**Exercise objective**. Print the passage of the financial filing excerpt word for word, starting at "The market rate" and ending at "million in cash.".

**Page extract**.
-*-

Enron serves as the operator for Citrus. Although Enron filed for
bankruptcy, there have been minimal changes in the operations and management of
Citrus as a result of their bankruptcy. Accordingly, Citrus has continued to
operate as a jointly owned investment, over which we have significant influence,
but not the ability to control.

11


Summarized income statement information of our proportionate share of
Citrus for the quarters and six months ended June 30, 2003 and 2002 are as
follows:



QUARTER ENDED SIX MONTHS ENDED
JUNE 30, JUNE 30
--------------- -----------------
2003 2002 2003 2002
---- ---- ----- -----
(IN MILLIONS)

Operating results data:
Operating revenues........................... $36 $52 $111 $83
Operating expenses........................... 4 20 45 34
Income from continuing operations............ 4 12 15 14
Net income(1)................................ 4 12 15 14


- ---------------
(1) The difference between our proportionate share of our equity investments'
net income and our earnings from unconsolidated affiliates reflected in our
income statement is due primarily to timing differences between the
estimated and actual equity earnings from our investments.

Transactions with Affiliates

We participate in El Paso's cash management program which matches
short-term cash surpluses and needs of participating affiliates, thus minimizing
total borrowings from outside sources. Our continued participation in the
program may be dependent on any final rule issued by the FERC in connection with
its interim rule on cash management as discussed in Note 5. As of June 30, 2003
and December 31, 2002, we had advanced to El Paso $125 million and $430 million.
The market rate of interest at June 30, 2003 and December 31, 2002 was 1.3% and
1.5%. As of June 30, 2003 and December 31, 2002, we have classified $76 million
and $369 million of these advances as non-current notes receivables from
affiliates. These receivables were due upon demand, however, we do not
anticipate settlement within the next twelve months. Also, in March 2003, we
distributed dividends from retained earnings totaling approximately $600 million
to our parent including approximately $310 million of outstanding affiliated
receivables and approximately $290 million in cash.

We had accounts payable to affiliates of $7 million and $9 million at June
30, 2003 and December 31, 2002. These balances arose in the normal course of
business.

The following table shows revenues and charges from our affiliates for the
quarters and six months ended June 30, 2003 and 2002:



QUARTER ENDED SIX MONTHS ENDED
JUNE 30 JUNE 30,
--------------- -----------------
2003 2002 2003 2002
---- ---- ----- -----
(IN MILLIONS)

-*-

**Record extracts**.
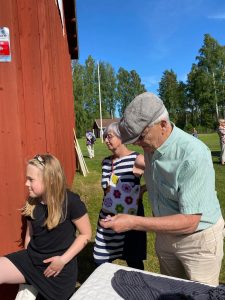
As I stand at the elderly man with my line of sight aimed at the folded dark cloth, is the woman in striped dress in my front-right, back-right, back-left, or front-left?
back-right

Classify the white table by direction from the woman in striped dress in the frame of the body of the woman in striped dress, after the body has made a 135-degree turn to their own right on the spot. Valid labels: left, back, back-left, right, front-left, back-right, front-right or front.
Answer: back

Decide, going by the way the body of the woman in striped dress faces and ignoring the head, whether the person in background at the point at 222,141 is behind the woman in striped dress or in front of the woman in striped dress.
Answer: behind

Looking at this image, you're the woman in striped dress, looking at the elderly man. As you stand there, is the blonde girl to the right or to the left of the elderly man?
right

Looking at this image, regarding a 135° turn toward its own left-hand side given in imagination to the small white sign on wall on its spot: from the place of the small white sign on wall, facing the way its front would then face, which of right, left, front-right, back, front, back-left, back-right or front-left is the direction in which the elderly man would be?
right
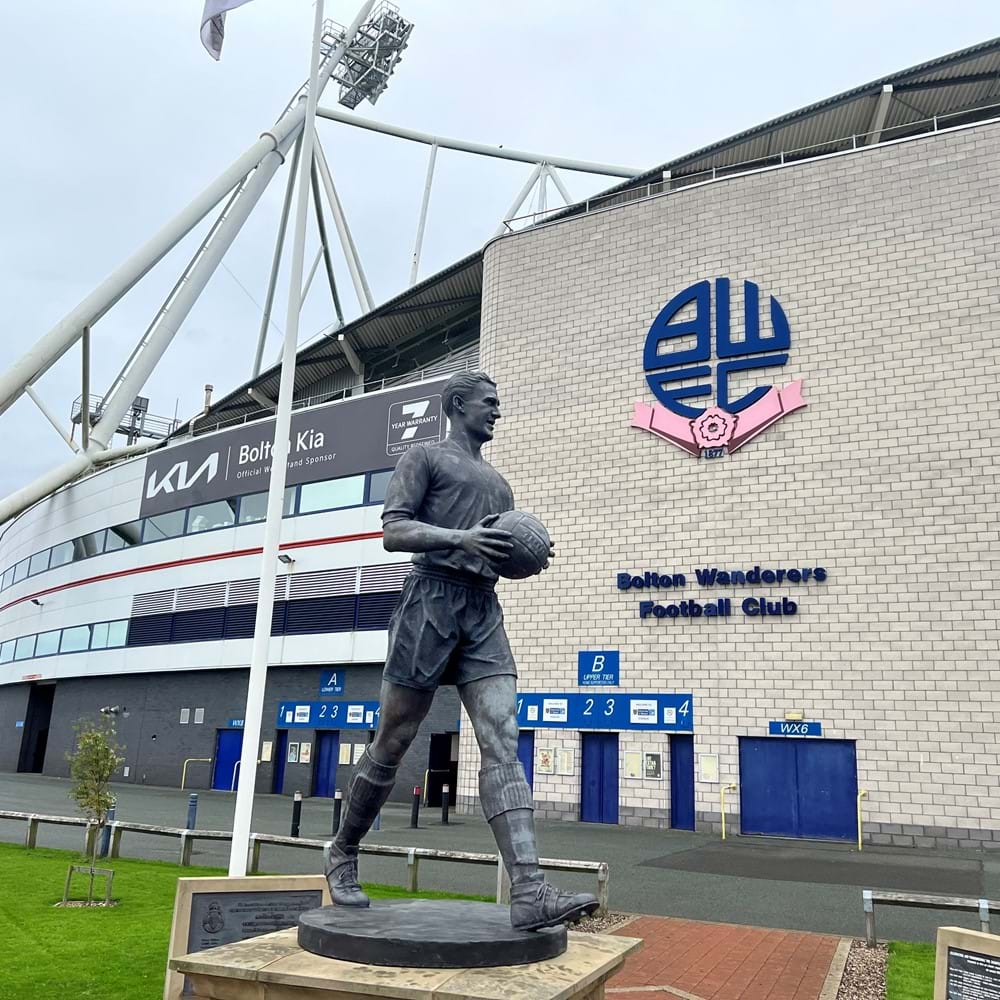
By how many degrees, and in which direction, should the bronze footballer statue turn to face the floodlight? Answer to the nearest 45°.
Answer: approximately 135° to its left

-*-

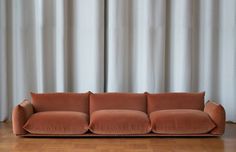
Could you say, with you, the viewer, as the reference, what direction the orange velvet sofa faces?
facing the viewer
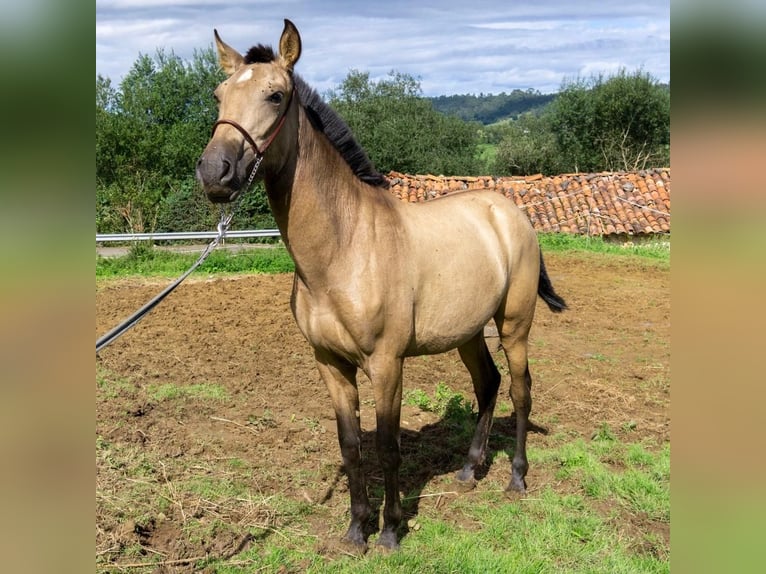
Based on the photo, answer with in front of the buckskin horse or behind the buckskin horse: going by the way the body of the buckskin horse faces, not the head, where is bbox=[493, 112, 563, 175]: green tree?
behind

-*-

**Finished task**.
The market rate of interest at June 30, 2003 and December 31, 2002 was 1.3% and
1.5%. As of June 30, 2003 and December 31, 2002, we have classified $76 million
and $369 million of these advances as non-current notes receivables from
affiliates. These receivables were due upon demand, however, we do not
anticipate settlement within the next twelve months. Also, in March 2003, we
distributed dividends from retained earnings totaling approximately $600 million
to our parent including approximately $310 million of outstanding affiliated
receivables and approximately $290 million in cash.